Feminist critics like Iris Marion Young have long pointed out the obvious problem with this ideological construct: most everyone falls somewhere in the middle of the autonomous/dependent spectrum. Those of us who can find all of the care we need within the private sphere – through family or friends – are fortunate, but atypically privileged. Again, it is the most vulnerable, those for whom everyday support structures are inadequate or absent, whose cases force us to reexamine our public policy. But in any event, we should not make the error of believing that it is only those people who are dependent while the rest of us live autonomous lives. The binary cannot stand, and social services ought to be implemented with the diversity of cases in mind. The goal of social policy should be the creation of communities of mutual aid which respond to the emergent needs and crises of members, but perhaps more importantly, support and care for members in affirmative ways that make crisis intervention less and less necessary.

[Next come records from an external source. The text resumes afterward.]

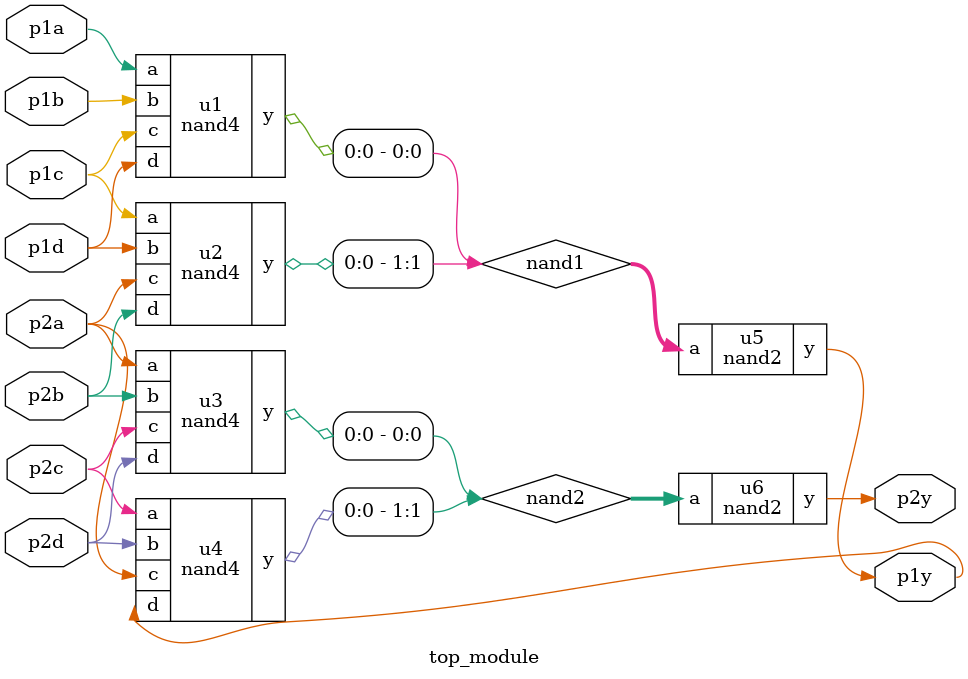
<source format=sv>
module nand4 (input a, input b, input c, input d, output y);
  assign y = ~(a & b & c & d);
endmodule
module nand2 (input [3:0] a, output y);
  assign y = ~(a[0] & a[1] & a[2] & a[3]);
endmodule
module top_module(
  input p1a, 
  input p1b, 
  input p1c, 
  input p1d, 
  output p1y, 
  input p2a, 
  input p2b, 
  input p2c, 
  input p2d, 
  output p2y
);

  wire [3:0] nand1;
  wire [3:0] nand2;

  nand4 u1 (
    .a(p1a),
    .b(p1b),
    .c(p1c),
    .d(p1d),
    .y(nand1[0])
  );

  nand4 u2 (
    .a(p1c),
    .b(p1d),
    .c(p2a),
    .d(p2b),
    .y(nand1[1])
  );

  nand4 u3 (
    .a(p2a),
    .b(p2b),
    .c(p2c),
    .d(p2d),
    .y(nand2[0])
  );

  nand4 u4 (
    .a(p2c),
    .b(p2d),
    .c(p2a),
    .d(p1y),
    .y(nand2[1])
  );

  nand2 u5 (
    .a(nand1),
    .y(p1y)
  );

  nand2 u6 (
    .a(nand2),
    .y(p2y)
  );

endmodule

</source>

At the level of policy, this might look something like a flexible fund, perhaps created at federal or state-wide levels so that patterns of inequality would not leave the most vulnerable communities with the least funding, that could be applied to support EDs, aid needy people in finding housing, or pay for routine psychological wellness exams for all who consented to them. These types of solutions would encourage communities to come together and analyze their needs, rather than suffering under larger bureaucracies whose shortcomings only become clear in the wake of failure. A community-oriented approach would also empower the mentally ill to participate in and with community aid projects, rather than facing strictly medical/institutional solutions that dehumanize on the basis of condition.

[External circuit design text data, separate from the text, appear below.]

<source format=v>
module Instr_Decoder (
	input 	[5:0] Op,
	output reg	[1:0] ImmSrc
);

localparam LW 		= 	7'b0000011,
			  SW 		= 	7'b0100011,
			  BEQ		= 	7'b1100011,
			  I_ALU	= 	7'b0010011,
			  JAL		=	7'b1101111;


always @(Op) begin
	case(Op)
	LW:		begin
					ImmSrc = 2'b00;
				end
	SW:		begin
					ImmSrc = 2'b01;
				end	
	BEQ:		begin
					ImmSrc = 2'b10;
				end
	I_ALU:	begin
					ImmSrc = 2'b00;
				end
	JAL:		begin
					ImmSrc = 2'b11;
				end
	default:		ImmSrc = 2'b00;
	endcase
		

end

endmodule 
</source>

In short, a socialism that is truly “social” will emphasize community and communication as means of empowering and nurturing the most vulnerable segments of society, rather than expecting the kind of harrowing systems that have been producing incomprehensible no-exit nightmares since Kafka's day to do the work of justice. Nowhere is the need for such a revolution in thinking more apparent than in the crisis facing the mentally ill today. With their fate so firmly in the hands of ailing bureaucracies, the mentally ill in America are often the hapless playthings of a system that is dully malevolent in its neglect. Where the status quo produces Kafkaesque vertigo, it is incumbent on all who see the social bond as a site of obligation to respond with care.